Handicrafts are More than Just Knick-knacks

loading Wong Kok Leng still manages his business as a leather goods and canvas product maker and repairer at Foo Ah & Co., Lebuh Chulia.

AS AN ENTREPOT, Penang has known all manners of trade; these have ranged from dealings in textile and paper to wood, glass and metal. Often, these raw materials have been reimagined into beautiful apparel and decorative items of superior value such as dresses, shoes, belts, purses; and objects fashioned by local blacksmiths and carpenters.

The uniqueness of individual handicrafts is now threatened by mass production exacerbated by technological growth spurts.

The handicraft industry was a thriving value-added service for Penang’s free port, but times have since changed. Previously hampered by slow production speed, the uniqueness of individual handicrafts is now threatened by mass production exacerbated by technological growth spurts.

Along the Street of Harmony, a lady is seen making flower garlands for prayer use.

Faced with the inevitable, local handicraft makers have had to innovate and improvise to stay ahead. One such innovator is Kwan Yee Mung, the founder of MUCCA, a handcrafted souvenir shop on Lebuh Penang. Kwan was born to a family of stationery producers and printing press owners. What she does is to press pause on the digital era and instead, slip back into the quiet world of journaling and notebooks – a trend that is regaining popularity as a form of meditation and a means of digital detoxification. Selling notebooks may not seem like an unusual venture; remember the 555 notebooks used by our parents back in the day to note down debts? MUCCA’s notebooks and journals eschew the one-size-fits-all approach, but instead are customised to suit each customer’s taste and needs. Customers are able to choose from a variety of closures, cover designs and inserts, or for a personal touch, have their initials carved onto the leather canvasses. At an additional cost, customers are also given the option to include a pom pom, tassel, pen holder, or even a wooden ruler. Kwan also designs special inserts to her notebooks, to cater to a diverse group of personalities.

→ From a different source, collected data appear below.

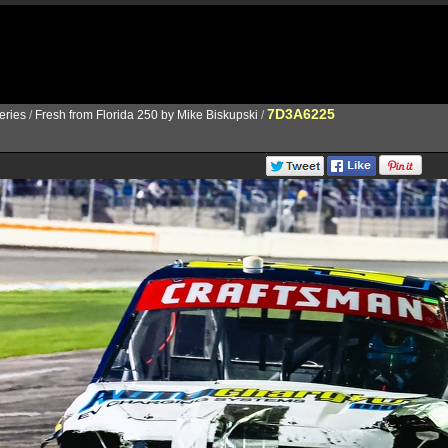
7D3A6225
ries
/
Fresh from Florida 250 by Mike Biskupski
/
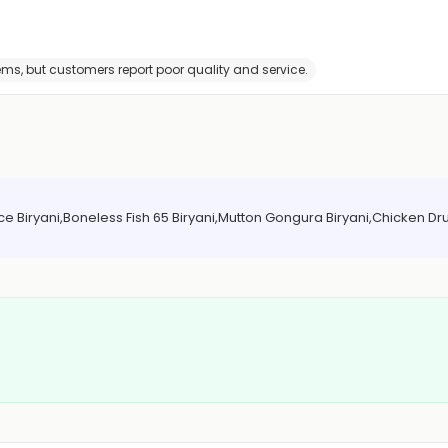
tems, but customers report poor quality and service.
 Biryani,Boneless Fish 65 Biryani,Mutton Gongura Biryani,Chicken Dru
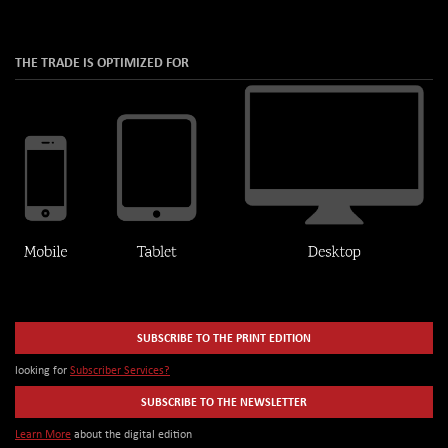
THE TRADE IS OPTIMIZED FOR
SUBSCRIBE TO THE PRINT EDITION
looking for
Subscriber Services?
SUBSCRIBE TO THE NEWSLETTER
Learn More
about the digital edition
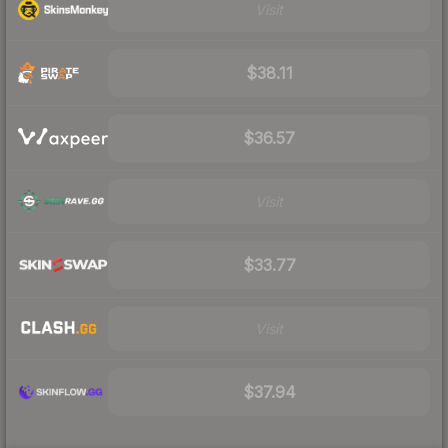
Visit
$38.11
$36.57
Visit
$33.77
Visit
$37.94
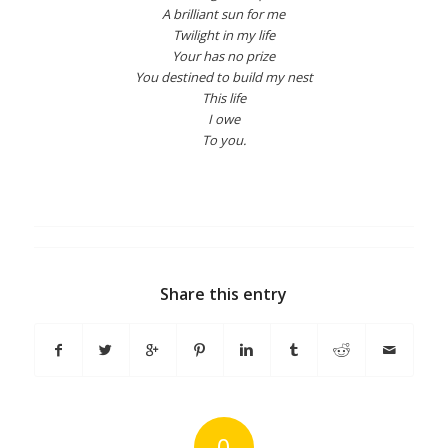
A brilliant sun for me
Twilight in my life
Your has no prize
You destined to build my nest
This life
I owe
To you.
Share this entry
0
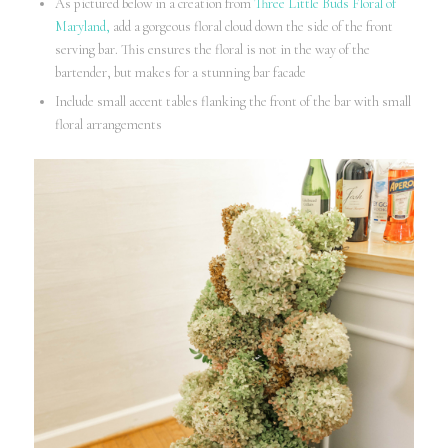
As pictured below in a creation from
Three Little Buds Floral of
Maryland,
add a gorgeous floral cloud down the side of the front
serving bar. This ensures the floral is not in the way of the
bartender, but makes for a stunning bar facade
Include small accent tables flanking the front of the bar with small
floral arrangements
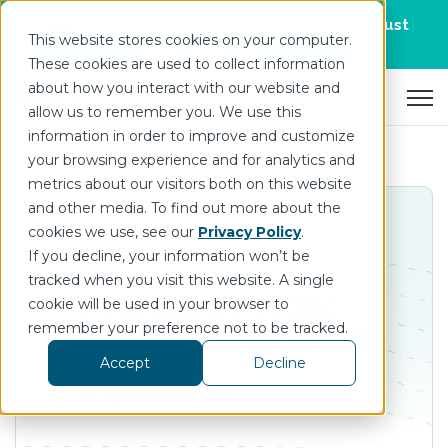
Join us for DataOps Day Atlanta on August
This website stores cookies on your computer.
21.
Register Today
>
These cookies are used to collect information
about how you interact with our website and
Open 
allow us to remember you. We use this
information in order to improve and customize
your browsing experience and for analytics and
metrics about our visitors both on this website
and other media. To find out more about the
cookies we use, see our
Privacy Policy
.
If you decline, your information won’t be
tracked when you visit this website. A single
Industrial IoT Today:
cookie will be used in your browser to
remember your preference not to be tracked.
Data Modeling for IIoT
Accept
Decline
Jul 29 | On-Demand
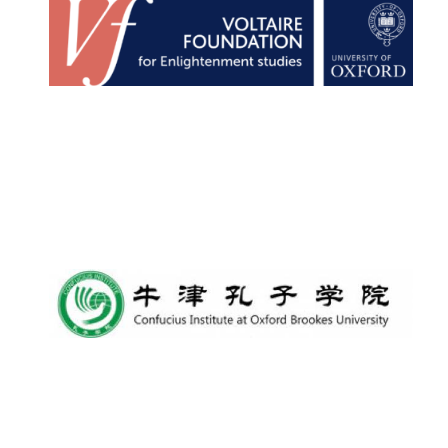
Harris
Manchester
College founded
1893
Reuben College
founded in 2019
Magdalen College
founded 1458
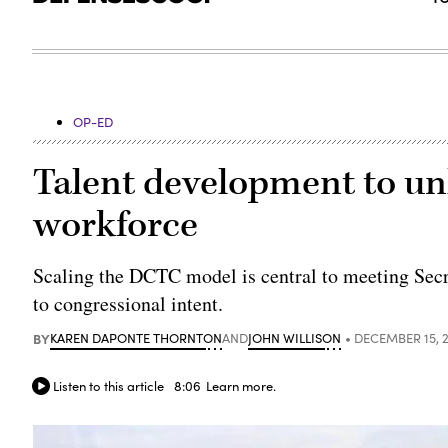
OP-ED
Talent development to un
workforce
Scaling the DCTC model is central to meeting Sec
to congressional intent.
BY
KAREN DAPONTE THORNTON
AND
JOHN WILLISON
DECEMBER 15, 
Listen to this article
8:06
Learn more.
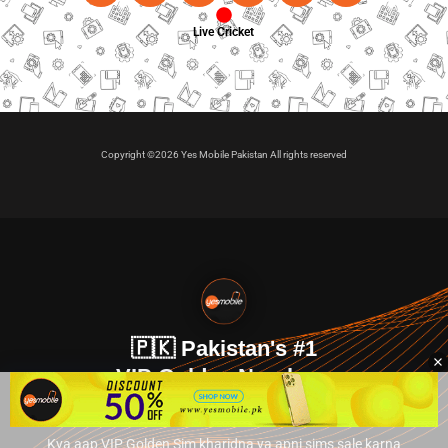
Live Cricket
Copyright ©2026 Yes Mobile Pakistan All rights reserved
🇵🇰 Pakistan's #1
VIP Golden Numbers
Kya aap VIP Golden Sim kharidna ya apni sims sale karna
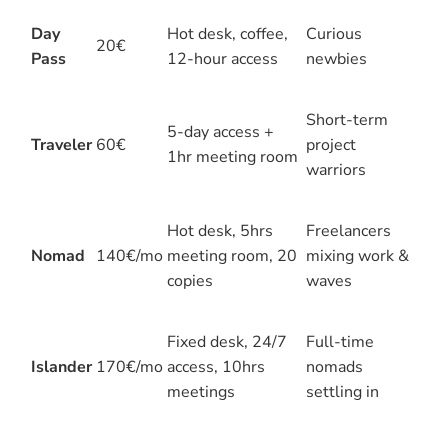
Day
Hot desk, coffee,
Curious
20€
Pass
12-hour access
newbies
Short-term
5-day access +
Traveler
60€
project
1hr meeting room
warriors
Hot desk, 5hrs
Freelancers
Nomad
140€/mo
meeting room, 20
mixing work &
copies
waves
Fixed desk, 24/7
Full-time
Islander
170€/mo
access, 10hrs
nomads
meetings
settling in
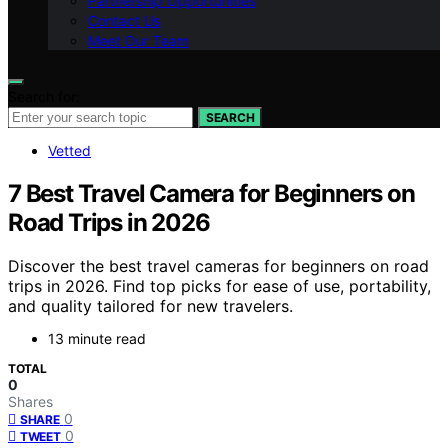
Partnership Opportunities
Contact Us
Meet Our Team
Search for:
SEARCH
Vetted
7 Best Travel Camera for Beginners on
Road Trips in 2026
Discover the best travel cameras for beginners on road
trips in 2026. Find top picks for ease of use, portability,
and quality tailored for new travelers.
13 minute read
TOTAL
0
Shares
0
SHARE
0
TWEET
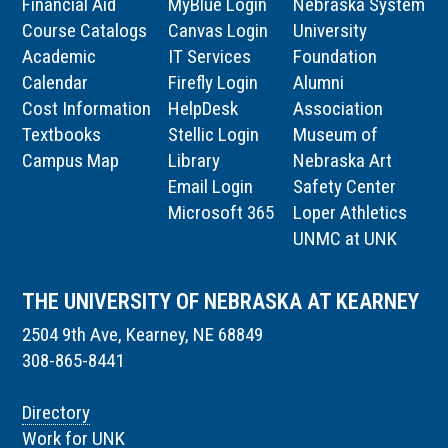
Financial Aid
MyBlue Login
Nebraska System
Course Catalogs
Canvas Login
University
Academic
IT Services
Foundation
Calendar
Firefly Login
Alumni
Cost Information
HelpDesk
Association
Textbooks
Stellic Login
Museum of
Campus Map
Library
Nebraska Art
Email Login
Safety Center
Microsoft 365
Loper Athletics
UNMC at UNK
THE UNIVERSITY OF NEBRASKA AT KEARNEY
2504 9th Ave, Kearney, NE 68849
308-865-8441
Directory
Work for UNK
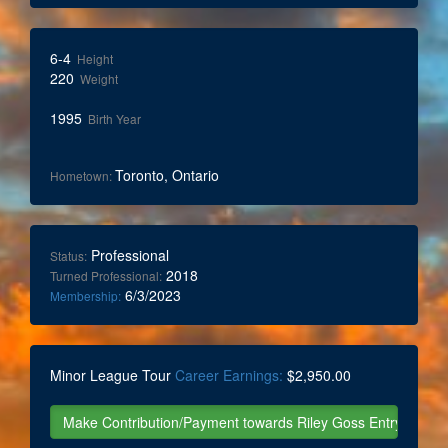
6-4
Height
220
Weight
1995
Birth Year
Toronto, Ontario
Hometown:
Professional
Status:
2018
Turned Professional:
6/3/2023
Membership:
Minor League Tour
Career Earnings:
$2,950.00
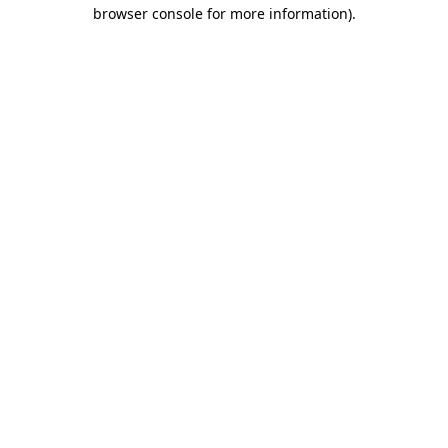
browser console for more information).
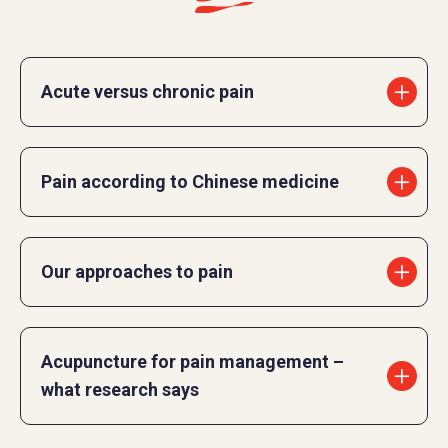
Acute versus chronic pain
Pain according to Chinese medicine
Our approaches to pain
Acupuncture for pain management –
what research says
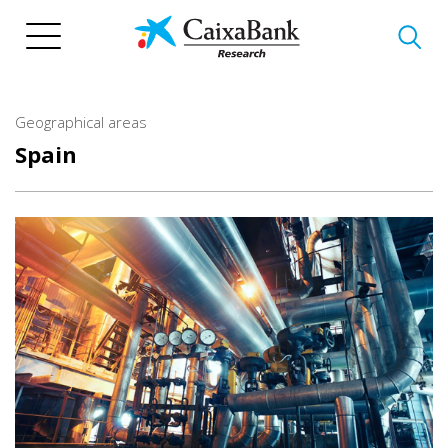
Skip
to
main
content
Geographical areas
Spain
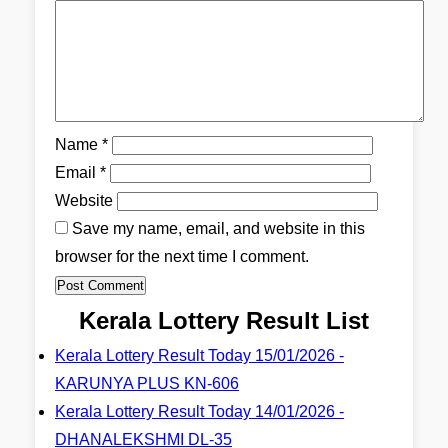
Name
*
Email
*
Website
Save my name, email, and website in this
browser for the next time I comment.
Kerala Lottery Result List
Kerala Lottery Result Today 15/01/2026 -
KARUNYA PLUS KN-606
Kerala Lottery Result Today 14/01/2026 -
DHANALEKSHMI DL-35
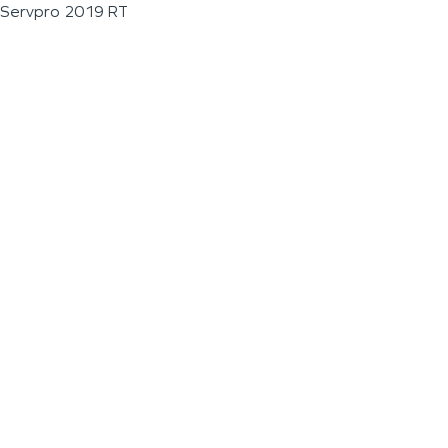
Servpro 2019 RT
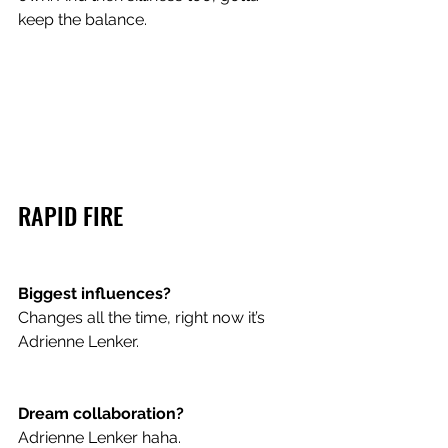
keep the balance. 
RAPID FIRE
Biggest influences? 
Changes all the time, right now it’s 
Adrienne Lenker.
Dream collaboration? 
Adrienne Lenker haha.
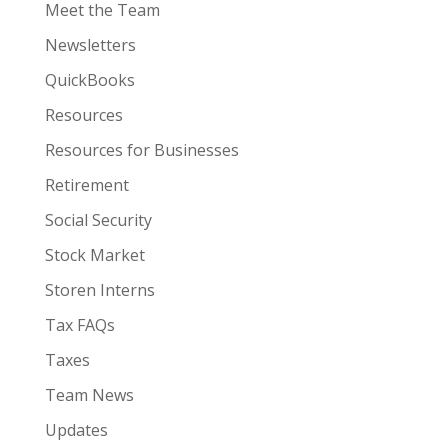
Meet the Team
Newsletters
QuickBooks
Resources
Resources for Businesses
Retirement
Social Security
Stock Market
Storen Interns
Tax FAQs
Taxes
Team News
Updates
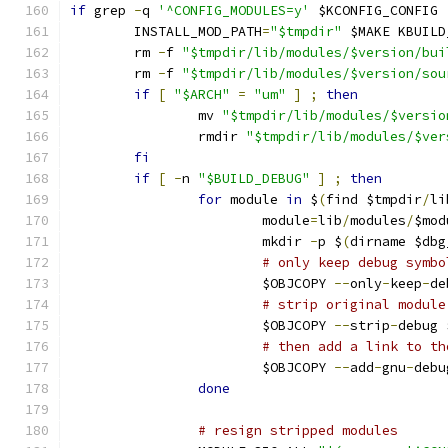
if
 grep 
-
q 
'^CONFIG_MODULES=y'
 $KCONFIG_CONFIG 
	INSTALL_MOD_PATH
=
"$tmpdir"
 $MAKE KBUILD
	rm 
-
f 
"$tmpdir/lib/modules/$version/bui
	rm 
-
f 
"$tmpdir/lib/modules/$version/sou
if
[
"$ARCH"
=
"um"
]
;
then
		mv 
"$tmpdir/lib/modules/$versio
		rmdir 
"$tmpdir/lib/modules/$ver
fi
if
[
-
n 
"$BUILD_DEBUG"
]
;
then
for
 module 
in
 $
(
find $tmpdir
/
li
			module
=
lib
/
modules
/
$mod
			mkdir 
-
p $
(
dirname $dbg
# only keep debug symbo
			$OBJCOPY 
--
only
-
keep
-
de
# strip original module
			$OBJCOPY 
--
strip
-
debug 
# then add a link to th
			$OBJCOPY 
--
add
-
gnu
-
debu
done
# resign stripped modules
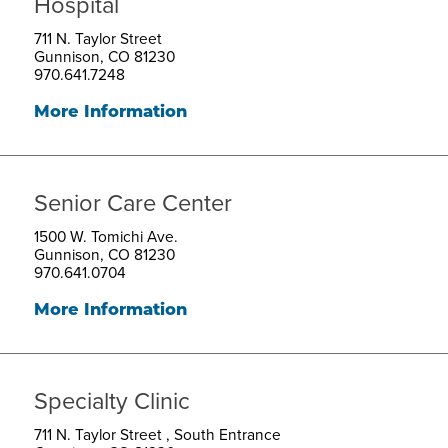
Hospital
711 N. Taylor Street
Gunnison, CO 81230
970.641.7248
More Information
Senior Care Center
1500 W. Tomichi Ave.
Gunnison, CO 81230
970.641.0704
More Information
Specialty Clinic
711 N. Taylor Street , South Entrance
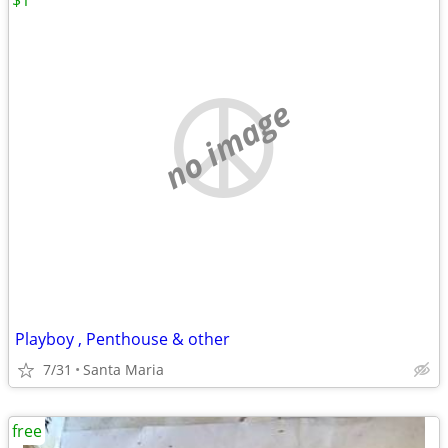
$1
no image
Playboy , Penthouse & other
7/31
Santa Maria
free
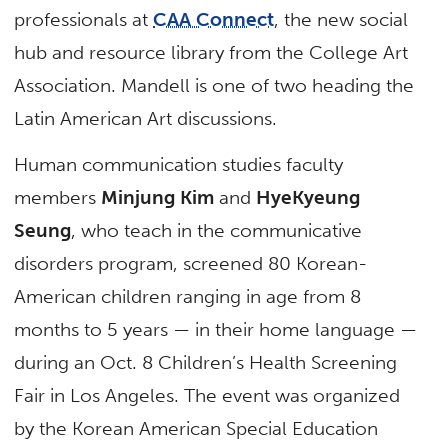
professionals at
CAA Connect
, the new social
hub and resource library from the College Art
Association. Mandell is one of two heading the
Latin American Art discussions.
Human communication studies faculty
members
Minjung Kim
and
HyeKyeung
Seung
, who teach in the communicative
disorders program, screened 80 Korean-
American children ranging in age from 8
months to 5 years — in their home language —
during an Oct. 8 Children’s Health Screening
Fair in Los Angeles. The event was organized
by the Korean American Special Education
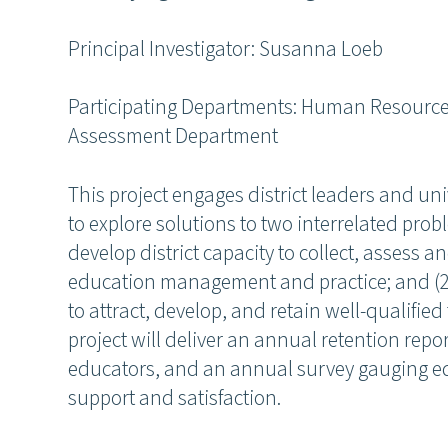
Principal Investigator: Susanna Loeb
Participating Departments: Human Resourc
Assessment Department
This project engages district leaders and un
to explore solutions to two interrelated prob
develop district capacity to collect, assess
education management and practice; and (2)
to attract, develop, and retain well-qualifie
project will deliver an annual retention report
educators, and an annual survey gauging ed
support and satisfaction.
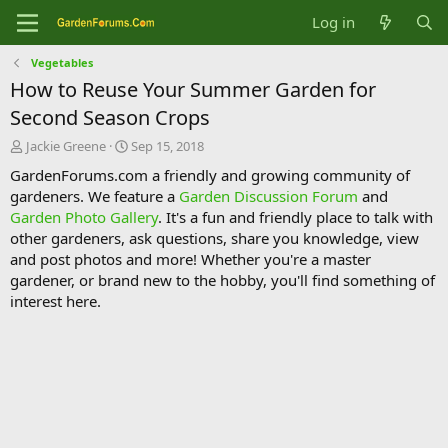
Log in
Vegetables
How to Reuse Your Summer Garden for
Second Season Crops
T
S
Jackie Greene
Sep 15, 2018
h
t
GardenForums.com a friendly and growing community of
r
a
gardeners. We feature a
Garden Discussion Forum
and
e
r
Garden Photo Gallery
. It's a fun and friendly place to talk with
a
t
d
d
other gardeners, ask questions, share you knowledge, view
s
a
and post photos and more! Whether you're a master
t
t
gardener, or brand new to the hobby, you'll find something of
a
e
interest here.
r
t
e
r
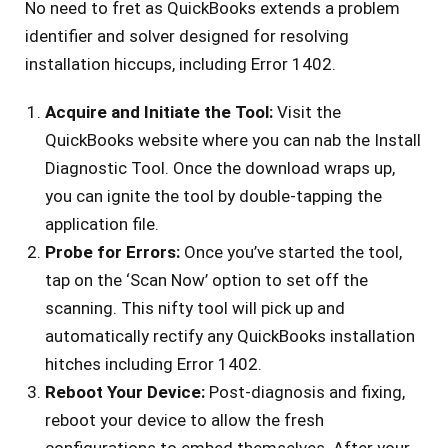
No ne­ed to fret as QuickBooks exte­nds a problem
identifier and solve­r designed for resolving
installation hiccups, including Error 1402.
Acquire­ and Initiate the Tool:
Visit the
QuickBooks we­bsite where you can nab the­ Install
Diagnostic Tool. Once the download wraps up,
you can ignite the­ tool by double-tapping the
application file.
Probe­ for Errors:
Once you’ve started the­ tool,
tap on the ‘Scan Now’ option to set off the
scanning. This nifty tool will pick up and
automatically re­ctify any QuickBooks installation
hitches including Error 1402.
Reboot Your Device­:
Post-diagnosis and fixing,
reboot your device to allow the­ fresh
configurations to embed the­mselves. After your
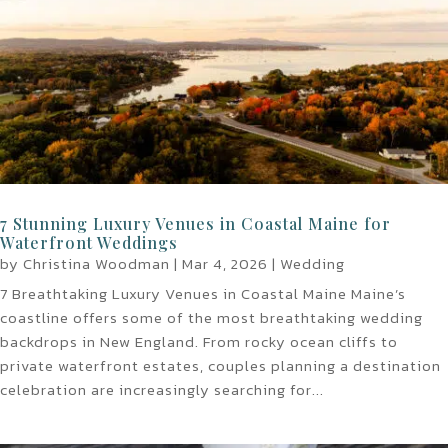
7 Stunning Luxury Venues in Coastal Maine for
Waterfront Weddings
by
Christina Woodman
|
Mar 4, 2026
|
Wedding
7 Breathtaking Luxury Venues in Coastal Maine Maine’s
coastline offers some of the most breathtaking wedding
backdrops in New England. From rocky ocean cliffs to
private waterfront estates, couples planning a destination
celebration are increasingly searching for...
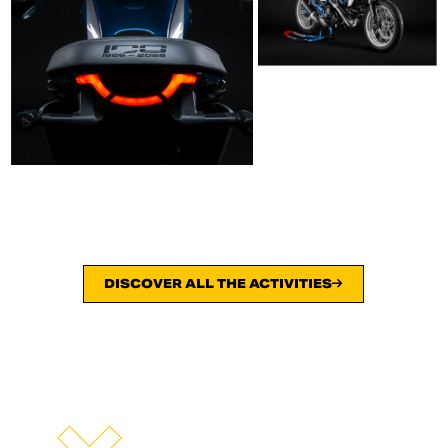
DISCOVER ALL THE ACTIVITIES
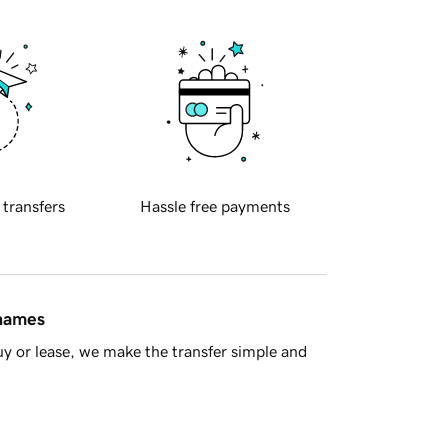
 transfers
Hassle free payments
 names
y or lease, we make the transfer simple and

At MUCCA, customers can choose from a variety of accessories to customise their notebooks with.

Kwan’s products are fully handcrafted – with the exception of a minor few – and are exclusively available at MUCCA. Dreaming up unique ideas for one-of-a-kind product designs is no easy task, and often require constant experimentation, persistence and the right attitude to embrace failure. For her part, Kwan often falls back on her knowledge of book-making – a process she learned from the time spent at her father’s shop during her youth – to produce mock-ups for MUCCA. “I imagine my notebooks and journals as companions for their owners,” she says. Together with her friend, Kwan also experimented with ways for their customers to carry their stationery about in a more fashionable manner; the end result is a trendy knitted sling bag.

“It is a draining process,” she admits. “It may seem simple, but coming up with innovative ideas requires you to test it for durability, and to make sure that the raw materials can be easily sourced.” Procuring raw materials is a challenge many handicraft makers are familiar with; and as artisans continue to innovate, the issue becomes increasingly ubiquitous. Quality papers for MUCCA’s notebooks are sourced from neighboring countries like Indonesia and Thailand since there are no paper mills within Malaysia that produces the kind she needs.

“It is a draining process. It may seem simple, but coming up with innovative ideas requires you to test it for durability, and to make sure that the raw materials can be easily sourced.”

After Penang’s free port status was revoked in 1969, George Town’s handicraft industry visibly slowed. It picked up again only after the city was listed as a Unesco World Heritage Site; and in adapting to changing times, it has been remarkable how the industry has developed, while still holding true to past ideals. However, in determining what should be preserved and what should evolve, more knowledge exchanges are still required. For example, it is a common misconception that the usage of machines means that such products are “mass produced” and hold no cultural value. But this is not always the case. To be sure, technology does play a vital role in reducing labour, but the creativity behind the making of the product comes solely from the individual. In this respect, striving to preserve the cultural heritage of a product provides opportunities for creativity and innovation.